Excluding individuals. You can exclude specific users from SSO so they keep signing in with email and password (for example, contractors or anyone not on a company Microsoft account). Standard SmartBarrel multi-factor still applies to them.
SSO Admins
An SSO Admin is your safety net, not a special permission level. Any company admin can configure SSO. What makes SSO Admins different is that they:
- Can always sign in with email and password, even when SSO is enforced.
- Receive SSO-related notifications.
Because they keep password access, SSO Admins are how you get back in if Microsoft is ever unreachable. Keep at least two. SmartBarrel requires at least one and will not let you remove the last one.
Domains
- Each email domain can belong to only one company in SmartBarrel.
- The Domain must be verified in Entra to be added in SmartBarrel
- You can register more than one domain (for example, a parent company and its subsidiaries).
- Personal email domains (such as gmail, outlook, and yahoo) cannot be registered. Users on personal email are handled with an exclusion instead.

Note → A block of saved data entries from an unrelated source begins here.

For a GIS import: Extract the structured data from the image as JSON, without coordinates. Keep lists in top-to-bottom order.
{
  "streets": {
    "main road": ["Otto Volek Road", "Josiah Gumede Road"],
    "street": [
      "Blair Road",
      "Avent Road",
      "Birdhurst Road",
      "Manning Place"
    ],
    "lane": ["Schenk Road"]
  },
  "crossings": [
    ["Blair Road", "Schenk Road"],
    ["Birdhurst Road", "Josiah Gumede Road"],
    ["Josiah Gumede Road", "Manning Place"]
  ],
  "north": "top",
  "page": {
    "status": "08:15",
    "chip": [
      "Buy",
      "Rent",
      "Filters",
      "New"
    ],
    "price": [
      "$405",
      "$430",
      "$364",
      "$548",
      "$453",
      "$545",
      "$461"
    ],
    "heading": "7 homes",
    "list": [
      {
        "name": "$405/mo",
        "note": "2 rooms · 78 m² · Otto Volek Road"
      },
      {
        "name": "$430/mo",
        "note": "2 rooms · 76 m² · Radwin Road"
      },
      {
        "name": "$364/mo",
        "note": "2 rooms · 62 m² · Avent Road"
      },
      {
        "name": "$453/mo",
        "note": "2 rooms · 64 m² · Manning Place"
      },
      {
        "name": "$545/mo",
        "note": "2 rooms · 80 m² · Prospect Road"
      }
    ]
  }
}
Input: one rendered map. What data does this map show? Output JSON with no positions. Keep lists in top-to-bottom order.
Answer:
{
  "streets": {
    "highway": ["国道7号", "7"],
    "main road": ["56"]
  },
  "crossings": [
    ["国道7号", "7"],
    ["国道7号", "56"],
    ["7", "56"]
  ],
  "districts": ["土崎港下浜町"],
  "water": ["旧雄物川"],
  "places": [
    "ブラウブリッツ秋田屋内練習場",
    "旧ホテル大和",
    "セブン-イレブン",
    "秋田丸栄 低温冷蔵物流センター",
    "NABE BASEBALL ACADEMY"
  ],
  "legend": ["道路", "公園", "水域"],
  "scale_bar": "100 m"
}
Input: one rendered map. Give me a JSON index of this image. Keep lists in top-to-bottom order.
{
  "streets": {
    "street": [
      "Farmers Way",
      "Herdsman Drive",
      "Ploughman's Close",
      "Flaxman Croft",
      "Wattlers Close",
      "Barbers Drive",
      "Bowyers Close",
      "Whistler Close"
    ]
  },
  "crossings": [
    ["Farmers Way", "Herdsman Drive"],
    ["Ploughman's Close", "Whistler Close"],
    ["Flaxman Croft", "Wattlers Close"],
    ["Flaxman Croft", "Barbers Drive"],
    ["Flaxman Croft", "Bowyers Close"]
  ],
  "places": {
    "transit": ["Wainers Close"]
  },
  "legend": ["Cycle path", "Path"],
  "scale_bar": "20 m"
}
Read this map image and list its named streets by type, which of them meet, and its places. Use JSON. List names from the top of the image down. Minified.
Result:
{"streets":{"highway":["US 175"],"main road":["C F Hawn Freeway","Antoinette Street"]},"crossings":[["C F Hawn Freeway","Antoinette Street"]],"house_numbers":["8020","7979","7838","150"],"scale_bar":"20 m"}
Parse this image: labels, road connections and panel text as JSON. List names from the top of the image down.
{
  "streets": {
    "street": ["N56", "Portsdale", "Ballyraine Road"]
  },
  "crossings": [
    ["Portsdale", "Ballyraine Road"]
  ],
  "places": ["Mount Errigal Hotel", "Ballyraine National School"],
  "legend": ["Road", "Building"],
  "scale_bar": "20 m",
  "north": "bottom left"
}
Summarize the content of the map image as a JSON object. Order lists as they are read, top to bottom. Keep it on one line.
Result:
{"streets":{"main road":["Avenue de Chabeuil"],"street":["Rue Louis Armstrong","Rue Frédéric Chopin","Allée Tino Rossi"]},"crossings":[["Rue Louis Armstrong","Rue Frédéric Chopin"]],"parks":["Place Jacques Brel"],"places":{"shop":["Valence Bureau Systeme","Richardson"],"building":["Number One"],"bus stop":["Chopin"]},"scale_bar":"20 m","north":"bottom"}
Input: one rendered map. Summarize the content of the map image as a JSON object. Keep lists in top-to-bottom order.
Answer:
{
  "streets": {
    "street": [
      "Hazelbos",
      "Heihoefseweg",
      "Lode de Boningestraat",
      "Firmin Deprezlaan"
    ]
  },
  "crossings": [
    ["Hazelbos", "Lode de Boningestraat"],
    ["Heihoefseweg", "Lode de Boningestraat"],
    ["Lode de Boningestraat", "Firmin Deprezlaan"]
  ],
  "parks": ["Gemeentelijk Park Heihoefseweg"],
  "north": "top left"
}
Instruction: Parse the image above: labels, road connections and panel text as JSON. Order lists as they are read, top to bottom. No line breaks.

If you have more than one SmartBarrel ecosystem
If your organization runs multiple SmartBarrel ecosystems under the same Microsoft tenant, choose one ecosystem to own the SSO setup and register your domain there. Once SSO is required for a user, they will use Microsoft sign-in everywhere they have access in SmartBarrel. See the Rollout Guide for how to plan this.
When someone leaves
If a person's Microsoft account is disabled, SmartBarrel notices during its regular background check and deactivates their SmartBarrel account, usually within about an hour. This blocks all SmartBarrel access, not just the dashboard. If their Microsoft account is later re-enabled, an admin reactivates them in SmartBarrel; it does not happen automatically.
Turning SSO off
- To pause it, turn off enforcement. Users can sign in with a password again, and the Microsoft connection stays in place.
- To stop it entirely, turn off enforcement and then have your IT admin remove the SmartBarrel app from your Microsoft tenant.
If you get locked out
If SSO ever blocks access (for example, the Microsoft connection is removed), an SSO Admin signs in with email and password and either turns off enforcement or reconnects. If every SSO Admin loses access at once, contact SmartBarrel support and we can help you recover.
Sign-in problems
All sign-in failures show the same general message for security reasons, so the message itself will not say what went wrong. If a user cannot sign in, an admin can work through the checks in the Login Troubleshooting Guide.